Her good mood was spoiling rapidly. Imena concentrated on the wooden pier beneath her bare feet, and the warmth of the sun on her scalp. Slowly, her mood improved. She missed the sea, as always when a voyage had ended, but shore had its own charms.
Here in port, the briny sea air mingled with the bite of boiling tar from the shipyard and tantalizing whiffs of sugary fried dough, overlaid with the scents of ripe fruits and steaming mint tea served hot and honeyed, of sticky rice balls and steamed fresh fish and hot spices. Her mouth watered; she would snack on a fish cake before she reported to Maxime.
Perhaps she would ask his advice on what to do about her parents’ demands.
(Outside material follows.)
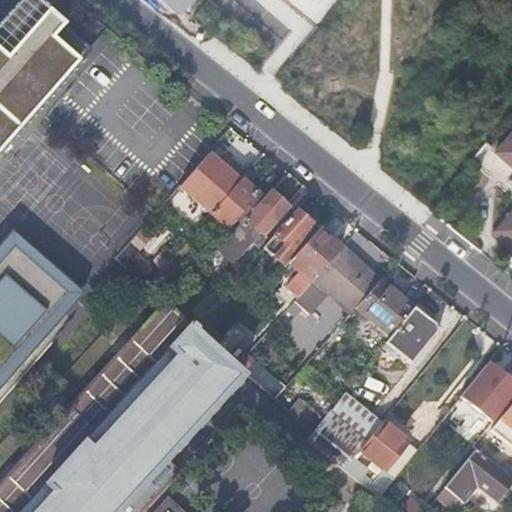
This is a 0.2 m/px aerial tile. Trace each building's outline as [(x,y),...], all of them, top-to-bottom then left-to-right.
[(37,0),(20,0),(0,23),(0,376),(39,332),(71,295),(24,254),(0,281),(0,146),(88,46),(37,0)] [(511,35),(490,62),(505,74),(511,66),(511,35)] [(464,93),(455,105),(471,117),(479,104),(464,93)] [(511,210),(492,234),(511,250),(511,132),(492,154),(511,170),(511,210)] [(209,151),(195,166),(179,184),(209,212),(210,212),(226,193),(243,173),(231,163),(227,167),(222,162),(209,151)] [(226,158),(222,162),(227,167),(231,163),(226,158)] [(226,193),(210,212),(225,225),(237,212),(244,217),(266,193),(249,178),(253,174),(247,169),(243,173),(226,193)] [(245,218),(244,217),(223,241),(244,260),(266,236),(264,235),(289,206),(270,189),(245,218)] [(294,208),(272,232),(262,244),(285,263),(288,259),(312,233),(305,228),(310,222),(294,208)] [(9,228),(0,237),(0,281),(24,254),(71,295),(75,298),(81,291),(9,228)] [(316,228),(312,233),(288,259),(312,280),(339,248),(316,228)] [(312,280),(315,283),(346,249),(342,246),(339,248),(312,280)] [(179,247),(150,282),(170,302),(179,292),(186,283),(176,274),(191,257),(179,247)] [(346,249),(315,283),(350,313),(356,305),(380,278),(346,249)] [(380,278),(356,305),(390,333),(412,305),(380,278)] [(170,302),(169,303),(187,319),(196,308),(179,292),(170,302)] [(169,303),(166,301),(141,327),(0,481),(0,511),(115,511),(139,487),(174,448),(242,375),(193,331),(196,328),(187,319),(169,303)] [(390,333),(384,341),(410,362),(438,326),(412,305),(390,333)] [(0,376),(0,389),(46,338),(39,332),(0,376)] [(511,379),(489,361),(461,396),(492,423),(500,417),(511,400),(511,379)] [(345,390),(321,419),(359,449),(382,420),(345,390)] [(289,410),(305,424),(316,412),(300,398),(289,410)] [(511,400),(500,417),(511,426),(511,400)] [(321,419),(312,431),(348,463),(353,457),(359,449),(321,419)] [(353,457),(348,463),(381,493),(417,448),(382,420),(359,449),(385,469),(378,477),(353,457)] [(348,463),(312,431),(306,439),(343,469),(348,463)] [(511,475),(476,447),(444,486),(462,501),(478,484),(497,500),(511,483),(511,475)] [(359,449),(353,457),(378,477),(385,469),(359,449)] [(348,463),(343,469),(378,497),(381,493),(348,463)] [(412,493),(399,509),(402,511),(423,511),(428,506),(412,493)]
He was past forty and unmarried, though his position was much different from hers; he could pick and choose his potential spouses. She shook her head. Doubtless, he had no time for personal conversations of that nature. Or if he m
ade time…she didn’t want his pity. She wanted…she didn’t know what she wanted from him.
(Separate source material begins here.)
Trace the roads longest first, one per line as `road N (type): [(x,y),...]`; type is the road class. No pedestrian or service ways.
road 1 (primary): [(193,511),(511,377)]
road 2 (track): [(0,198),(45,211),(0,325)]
She stopped at the harbormaster’s office to drop off the necessary paperwork from her last voyage. She made a brief call at the shipyard to deliver a list of supplies she and Chetri had prepared, bought a fish cake and a sugared dumpling for good measure, then waved over a donkey cart to carry her up the long hill to Maxime’s castle.
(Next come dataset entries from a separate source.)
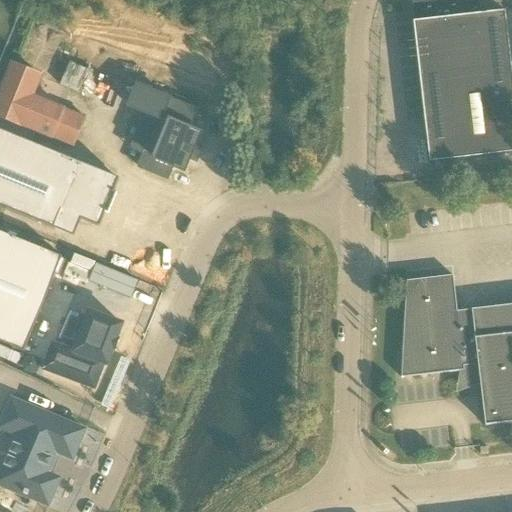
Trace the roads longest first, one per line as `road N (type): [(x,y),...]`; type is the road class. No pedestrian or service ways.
road 1 (unclassified): [(91,511),(211,232),(244,207),(274,202),(355,210)]
road 2 (unclassified): [(346,498),(355,210)]
road 3 (unclassified): [(355,210),(366,0)]
road 4 (unclassified): [(346,498),(511,477)]
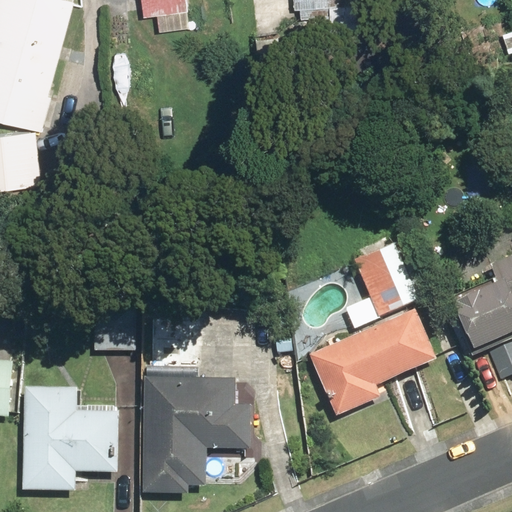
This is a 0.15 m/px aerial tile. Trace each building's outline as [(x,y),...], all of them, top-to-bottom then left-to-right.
[(0,0),(0,122),(44,132),(73,1),(67,0),(0,0)] [(188,0),(141,0),(143,17),(190,11),(188,0)] [(339,0),(292,0),(293,10),(340,8),(339,0)] [(396,244),(357,260),(371,297),(344,309),(354,330),(389,314),(388,313),(418,301),(396,244)] [(511,256),(488,266),(495,285),(446,304),(469,363),(489,354),(499,381),(511,374),(511,256)] [(415,310),(311,355),(338,419),(379,402),(374,390),(437,363),(415,310)] [(198,317),(146,315),(139,496),(186,498),(186,486),(203,487),(205,448),(248,450),(250,407),(235,407),(236,381),(196,380),(198,317)] [(94,316),(93,352),(134,354),(136,318),(94,316)] [(0,418),(7,419),(11,365),(0,364),(0,418)] [(81,391),(24,389),(20,493),(74,495),(74,476),(117,478),(120,416),(80,414),(81,391)]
The ride was the first time she’d had entirely to herself in months. She savored each bite of her fish cake as she watched the traffic around them, mostly traders, but a few locals, as well, who divided their work between the castle and the nearby town. One day, she planned to be one of those locals. She thought the duchy would be a better home to her than the land of her birth, where her position suffered from her mixed race. Her mother might be an admiral in the empress’s navy, but even now her father was considered barely higher in rank than a concubine, despite all her mother’s efforts to the contrary.
If Imena lived in the empire, with them, she would have to endure low status. Privateers were considered far inferior to sailors in the navy, and in the company of her mother’s people, her darker skin and paler eyes marked her out to even casual view. If she married here, however, she would be a citizen. Mixed race was less of a sin here, and she would be far from the only person of foreign birth, as well.
However, her past as an imperial privateer would still be against her. It was emblazoned forever on her skin. Even here, in a coastal town that knew the difference between pirates and privateers, she was often looked at askance, and sometimes worse. After all, she hadn’t been a privateer for the duchy, but for a country that was only nominally an ally. Her motives would always be suspect.